Most of this applies to cats too, with one major difference in the drug list. Phenobarbital is the feline first-line treatment and the same monitoring thinking holds: a serum target of around 15 to 45 µg/mL is commonly used, and in one series of 30 cats, 28 (93%) achieved seizure control within that range, although the feline therapeutic range hasn't been formally established the way the canine one has (Finnerty et al., 2014). What's different is bromide. Potassium bromide is not recommended in cats and is effectively off the table, because a significant proportion develop a potentially fatal lower-airway disease (Bertolani et al., 2012). So feline drug monitoring means phenobarbital, and if a second drug is needed, levetiracetam, not bromide.

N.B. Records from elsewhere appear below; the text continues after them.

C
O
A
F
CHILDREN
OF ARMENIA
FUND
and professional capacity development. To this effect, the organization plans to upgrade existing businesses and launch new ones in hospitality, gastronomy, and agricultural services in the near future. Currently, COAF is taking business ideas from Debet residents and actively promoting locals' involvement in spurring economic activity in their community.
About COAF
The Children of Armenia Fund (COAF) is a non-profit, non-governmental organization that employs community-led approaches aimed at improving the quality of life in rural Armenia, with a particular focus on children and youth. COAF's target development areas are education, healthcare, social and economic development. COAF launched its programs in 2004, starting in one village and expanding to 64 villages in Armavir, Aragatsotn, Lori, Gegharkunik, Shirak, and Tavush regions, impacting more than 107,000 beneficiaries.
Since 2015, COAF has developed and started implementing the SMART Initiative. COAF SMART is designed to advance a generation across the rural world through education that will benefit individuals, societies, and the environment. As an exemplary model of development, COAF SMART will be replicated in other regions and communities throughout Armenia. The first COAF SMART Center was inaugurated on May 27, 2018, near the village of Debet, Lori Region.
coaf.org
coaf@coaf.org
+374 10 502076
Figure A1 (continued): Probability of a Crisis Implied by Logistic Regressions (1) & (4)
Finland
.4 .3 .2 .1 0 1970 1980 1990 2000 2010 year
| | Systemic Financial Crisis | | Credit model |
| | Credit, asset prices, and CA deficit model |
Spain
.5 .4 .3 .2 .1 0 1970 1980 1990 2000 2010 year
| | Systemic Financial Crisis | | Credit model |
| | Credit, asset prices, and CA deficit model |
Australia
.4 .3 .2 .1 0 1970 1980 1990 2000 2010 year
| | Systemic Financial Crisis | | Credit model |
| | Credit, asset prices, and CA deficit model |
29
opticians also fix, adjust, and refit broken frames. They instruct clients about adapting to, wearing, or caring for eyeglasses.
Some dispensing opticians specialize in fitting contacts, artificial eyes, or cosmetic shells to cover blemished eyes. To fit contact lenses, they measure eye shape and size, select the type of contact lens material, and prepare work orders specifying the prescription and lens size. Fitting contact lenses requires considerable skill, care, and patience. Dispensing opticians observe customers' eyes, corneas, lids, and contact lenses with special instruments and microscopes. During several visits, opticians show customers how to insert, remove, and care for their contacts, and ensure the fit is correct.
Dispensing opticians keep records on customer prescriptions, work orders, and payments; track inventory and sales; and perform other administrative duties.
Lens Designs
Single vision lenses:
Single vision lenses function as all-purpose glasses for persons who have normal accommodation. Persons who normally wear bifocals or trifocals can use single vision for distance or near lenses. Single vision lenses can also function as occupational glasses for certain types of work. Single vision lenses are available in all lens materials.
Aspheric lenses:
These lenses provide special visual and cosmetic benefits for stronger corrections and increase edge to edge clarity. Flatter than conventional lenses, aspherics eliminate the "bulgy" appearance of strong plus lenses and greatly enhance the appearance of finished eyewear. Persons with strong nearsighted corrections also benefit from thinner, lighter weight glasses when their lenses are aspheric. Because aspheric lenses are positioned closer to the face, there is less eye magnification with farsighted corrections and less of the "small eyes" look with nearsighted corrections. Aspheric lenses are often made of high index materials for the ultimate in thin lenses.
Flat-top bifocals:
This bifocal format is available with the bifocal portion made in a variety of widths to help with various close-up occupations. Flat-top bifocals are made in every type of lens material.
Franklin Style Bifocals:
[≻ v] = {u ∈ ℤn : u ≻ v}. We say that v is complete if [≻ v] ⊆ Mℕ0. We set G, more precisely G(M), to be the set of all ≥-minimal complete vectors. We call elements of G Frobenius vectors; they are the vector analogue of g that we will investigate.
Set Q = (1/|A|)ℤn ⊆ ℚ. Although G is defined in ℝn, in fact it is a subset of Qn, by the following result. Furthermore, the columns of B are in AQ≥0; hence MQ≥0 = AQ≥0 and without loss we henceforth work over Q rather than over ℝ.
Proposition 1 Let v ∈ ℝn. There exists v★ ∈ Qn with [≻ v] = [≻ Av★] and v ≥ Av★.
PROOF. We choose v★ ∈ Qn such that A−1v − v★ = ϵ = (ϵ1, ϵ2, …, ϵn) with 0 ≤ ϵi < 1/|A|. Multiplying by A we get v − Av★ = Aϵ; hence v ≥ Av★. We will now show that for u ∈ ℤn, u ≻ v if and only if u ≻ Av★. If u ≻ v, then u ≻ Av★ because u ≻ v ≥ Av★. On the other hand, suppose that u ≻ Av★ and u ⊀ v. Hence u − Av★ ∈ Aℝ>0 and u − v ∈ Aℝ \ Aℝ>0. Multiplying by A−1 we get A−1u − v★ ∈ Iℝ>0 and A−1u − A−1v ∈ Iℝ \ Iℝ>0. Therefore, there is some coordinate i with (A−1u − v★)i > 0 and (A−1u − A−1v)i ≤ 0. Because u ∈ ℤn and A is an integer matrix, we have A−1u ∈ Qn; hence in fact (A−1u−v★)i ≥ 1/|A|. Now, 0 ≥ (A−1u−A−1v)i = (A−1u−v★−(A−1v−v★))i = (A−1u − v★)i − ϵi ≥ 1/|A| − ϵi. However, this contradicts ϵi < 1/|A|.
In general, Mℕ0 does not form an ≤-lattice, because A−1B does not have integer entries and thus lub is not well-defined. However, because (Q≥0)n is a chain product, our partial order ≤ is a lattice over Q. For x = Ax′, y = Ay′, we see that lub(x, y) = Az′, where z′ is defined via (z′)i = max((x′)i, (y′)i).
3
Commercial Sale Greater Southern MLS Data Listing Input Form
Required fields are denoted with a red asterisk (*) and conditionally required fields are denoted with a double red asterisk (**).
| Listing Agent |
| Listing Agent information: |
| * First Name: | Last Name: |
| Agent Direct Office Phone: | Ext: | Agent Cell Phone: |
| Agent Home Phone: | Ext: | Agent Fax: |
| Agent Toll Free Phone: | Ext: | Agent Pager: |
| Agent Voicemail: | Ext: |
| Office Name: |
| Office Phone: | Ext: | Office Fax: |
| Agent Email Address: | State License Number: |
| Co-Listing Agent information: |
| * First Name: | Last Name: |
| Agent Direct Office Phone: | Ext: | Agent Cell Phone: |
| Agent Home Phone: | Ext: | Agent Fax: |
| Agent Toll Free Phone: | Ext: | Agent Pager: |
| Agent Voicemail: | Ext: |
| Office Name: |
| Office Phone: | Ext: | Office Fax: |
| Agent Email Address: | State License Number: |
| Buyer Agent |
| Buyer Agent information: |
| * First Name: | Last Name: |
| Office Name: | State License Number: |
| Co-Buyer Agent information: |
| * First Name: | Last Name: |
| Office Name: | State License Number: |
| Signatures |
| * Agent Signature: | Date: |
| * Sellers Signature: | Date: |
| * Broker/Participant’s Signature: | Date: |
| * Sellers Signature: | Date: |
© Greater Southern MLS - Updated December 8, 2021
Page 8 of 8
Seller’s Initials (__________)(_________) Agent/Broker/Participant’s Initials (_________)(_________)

What this means for your next appointment

Next time you're booking your dog in for "just another blood test", remember what that small sample is doing: it tells your vet where your individual dog has actually landed, something that can't be read off the dose on the box. So bring the diary, keep the diet steady if your dog's on bromide, and follow the sampling-time instructions exactly. How that level becomes an actual dose change is the subject of how dose titration works, the natural next read.

References

  1. - Bertolani, C., Hernandez, J., Gomes, E., Cauzinille, L., Poujade, A., & Gabriel, A. (2012). Bromide-associated lower airway disease: a retrospective study of seven cats. Journal of Feline Medicine and Surgery, 14(8), 591-597.
  2. - Bhatti, S. F. M., De Risio, L., Muñana, K., Penderis, J., Stein, V. M., Tipold, A., et al. (2015). International Veterinary Epilepsy Task Force consensus proposal: medical treatment of canine epilepsy in Europe. BMC Veterinary Research, 11, 176.
  3. - Charalambous, M., Shivapour, S. K., Brodbelt, D. C., & Volk, H. A. (2024). Bromide: the good, the bad, and the ugly of the oldest antiseizure medication. Frontiers in Veterinary Science, 11, 1433191.
  4. - Finnerty, K. E., Barnes Heller, H. L., Mercier, M. N., Giovanella, C. J., Lau, V. W., & Rylander, H. (2014). Evaluation of therapeutic phenobarbital concentrations and application of a classification system for seizures in cats: 30 cases (2004-2013). Journal of the American Veterinary Medical Association, 244(2), 195-200.
  5. - Michigan State University Veterinary Diagnostic Laboratory. (2018). Therapeutic drug monitoring for antiepileptic drugs in dogs and cats. MSU VDL Newsletter, Winter 2018.
  6. - Rossmeisl, J. H., & Inzana, K. D. (2009). Clinical signs, risk factors, and outcomes associated with bromide toxicosis (bromism) in dogs with idiopathic epilepsy. Journal of the American Veterinary Medical Association, 234(11), 1425-1431.
  7. - Texas A&M Veterinary Medical Diagnostic Laboratory (TVMDL). Therapeutic drug monitoring in dogs and cats. Retrieved from
  8. - Trepanier, L. A., & Babish, J. G. (1995). Effect of dietary chloride content on the elimination of bromide by dogs. Research in Veterinary Science, 58(3), 252-255.